Originally posted by: CTho9305
The misinformation in this thread is horrible.
The speed of light is related to computation in that signals have to travel some distance across a chip for the various pieces to communicate. It's often convenient for the signals to take at most a full clock cycle worth of time to do this, which means a chip whose longest length is 1cm could be clocked no higher than
30 GHz. In reality, you would allow paths that took more than one clock cycle if you wanted to run faster. Of course, you'd need to allocate some of the cycle for the sender to create the light pulse and the receiver to receive it, and we don't even have optical interconnect on chips yet anyway. If you want to do any logic, that comes out of your time budget too. The wavelength of light doesn't really come into play here (I'm sure it matters... multi-meter radio wavelengths would probably be a bad idea... but it's not the stuff BitByBit was talking about).
Now, as I said, we don't currently use light for sending signals. We don't even use the fastest way of signaling electrically. Wires are effectively chains of
resistors and
capacitors; you send a 1 by charging the capacitors up, and a 0 by discharging them. An easy way to think about this is a trough or wide pipe, which you fill with water or empty of water (the capacitance is basically how much water it takes to raise/lower the water level, and the resistance is whatever slows the flow of the water into / through the trough). With this method, you can currently send a signal all the way across a modern CPU in a few cycles at clock frequencies of a few GHz. The signals propagate incredibly slowly relative to the speed of light.
A faster way to send signals (which I don't understand well) is transmission line signaling - imagine the same trough of water filled up half way; to send a signal you just create a wave on the water's surface. Signaling this way gets you much closer to the speed of light, but unfortunately the sending and receiving circuits are physically gigantic relative to the normal stuff, and it's more complex (for example, you have to worry about waves being reflected from the receiver, just like waves in a trough of water). If you read and
understand this paper, you'll know more about this than I do (so explain it to me

). Look at Figure 3 in the PDF to understand just how large this stuff is compared to normal systems.

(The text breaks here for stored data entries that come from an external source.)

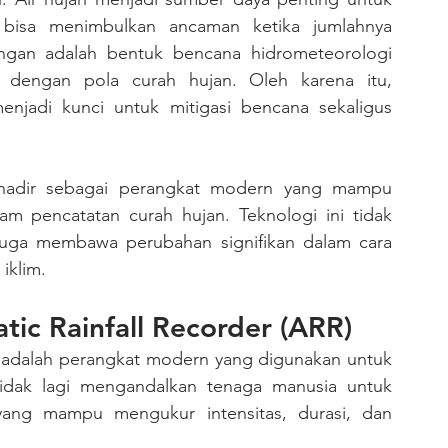
bisa menimbulkan ancaman ketika jumlahnya 
ringan adalah bentuk bencana hidrometeorologi 
 dengan pola curah hujan. Oleh karena itu, 
njadi kunci untuk mitigasi bencana sekaligus 
am pencatatan curah hujan. Teknologi ini tidak 
juga membawa perubahan signifikan dalam cara 
iklim.
tic Rainfall Recorder (ARR)
 adalah perangkat modern yang digunakan untuk 
idak lagi mengandalkan tenaga manusia untuk 
ang mampu mengukur intensitas, durasi, dan 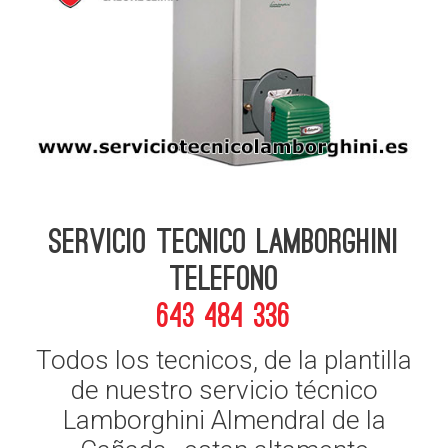
Servicio Tecnico Lamborghini
telefono
643 484 336
Todos los tecnicos, de la plantilla
de nuestro servicio técnico
Lamborghini Almendral de la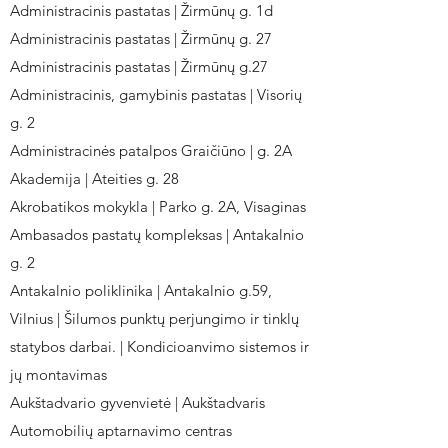
Administracinis pastatas | Žirmūnų g. 1d
Administracinis pastatas | Žirmūnų g. 27
Administracinis pastatas | Žirmūnų g.27
Administracinis, gamybinis pastatas | Visorių
g. 2
Administracinės patalpos Graičiūno | g. 2A
Akademija | Ateities g. 28
Akrobatikos mokykla | Parko g. 2A, Visaginas
Ambasados pastatų kompleksas | Antakalnio
g. 2
Antakalnio poliklinika | Antakalnio g.59,
Vilnius | Šilumos punktų perjungimo ir tinklų
statybos darbai. | Kondicioanvimo sistemos ir
jų montavimas
Aukštadvario gyvenvietė | Aukštadvaris
Automobilių aptarnavimo centras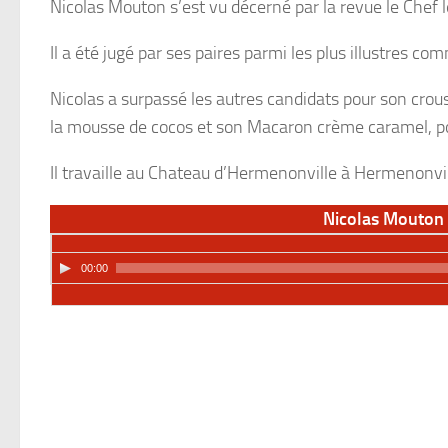
Nicolas Mouton s’est vu décerné par la revue le Chef l
Il a été jugé par ses paires parmi les plus illustres c
Nicolas a surpassé les autres candidats pour son croust
la mousse de cocos et son Macaron crème caramel, poi
Il travaille au Chateau d’Hermenonville à Hermenonvil
Nicolas Mouton 
00:00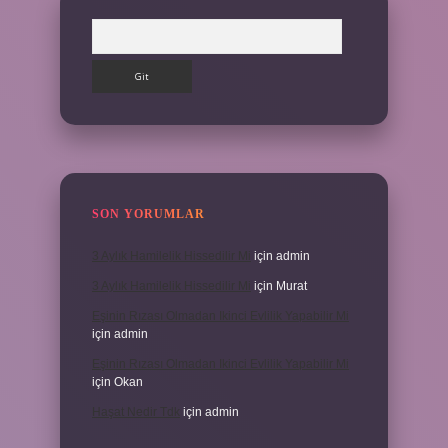
Arama
SON YORUMLAR
3 Aylık Hamilelik Hissedilir Mi
için
admin
3 Aylık Hamilelik Hissedilir Mi
için
Murat
Eşinin Rızası Olmadan Ikinci Evlilik Yapabilir Mi
için
admin
Eşinin Rızası Olmadan Ikinci Evlilik Yapabilir Mi
için
Okan
Haşat Nedir Tdk
için
admin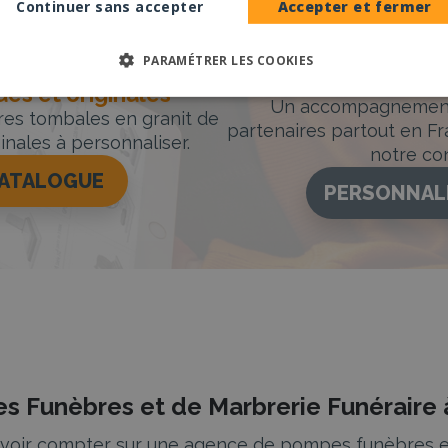
Continuer sans accepter
Accepter et fermer
PARAMÉTRER LES COOKIES
Accompag
es et originales
Un accompagnement 
rres tombales en granit de
partenaires partout en Fr
inales à personnaliser.
notre con
CATALOGUE
PERSONNAL
s Funèbres et de Marbrerie Funéraire
pouvoir compter sur une agence de pompes funèbres e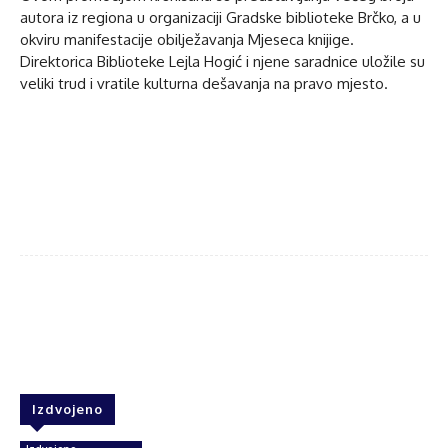
autora iz regiona u organizaciji Gradske biblioteke Brčko, a u
okviru manifestacije obilježavanja Mjeseca knijige.
Direktorica Biblioteke Lejla Hogić i njene saradnice uložile su
veliki trud i vratile kulturna dešavanja na pravo mjesto.
Facebook
Twitter
WhatsApp
Izdvojeno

Getting back to the wavelength of light, it comes in to play when you're manufacturing chips, rather than when you're using them. Basically, you can draw nice and sharp lines and shapes with light as long as the wavelength of the light is smaller than the shapes you're trying to draw. When you want to draw something smaller than the wavelength of the light, you run into problems - it gets hard to control widths, and you have to resort to a lot of tricks to get a useful result. Right now, the industry draws 65/45nm features on chips using 193nm light. The nice rectangles we draw when doing layout
show up as blobs. Intel has spent years and huge amounts of money trying to get the lithography process working with 13nm light, but I guess the results haven't been great.
Keep in mind that the
speed of light is a measure of how far light goes in a given amount of time, and it's distinct from the
frequency of the clock in a CPU. It's handy to call the "clock frequency" of a chip the "clock speed", but the word "speed" is being used differently in that sense than it is when we're talking about the "speed of light". "Clock speed" is a count of clock ticks in a second; "light speed" is measuring the distance light travels in a second.
Coming to the frequency of light, it's not really related to the clock frequency either.
Radio waves have frequencies in the range of 1MHz (for AM radio), 100MHz (for FM radio), to 2.4GHz (wireless networks, microwaves) and higher. Visible light is in the hundred-terahertz+ range. UV light, x-rays, and gamma rays go from the petahertz to the exahertz ranges. We can generate all of these waves easily, but they're really unrelated to the frequency of the clock in a CPU.
The fastest clock frequency (assuming we want to send the clock as an electrical signal rather than light) we could theoretically generate right now is probably around 500GHz (based on IBMs most recent BJTs), but that's not useful for a CPU, because you need to do a certain amount of work in a clock cycle, and a single gate takes many picoseconds to produce its output. You'd also have a heck of a hard time distributing the 500GHz clock around the chip for reasons discussed above.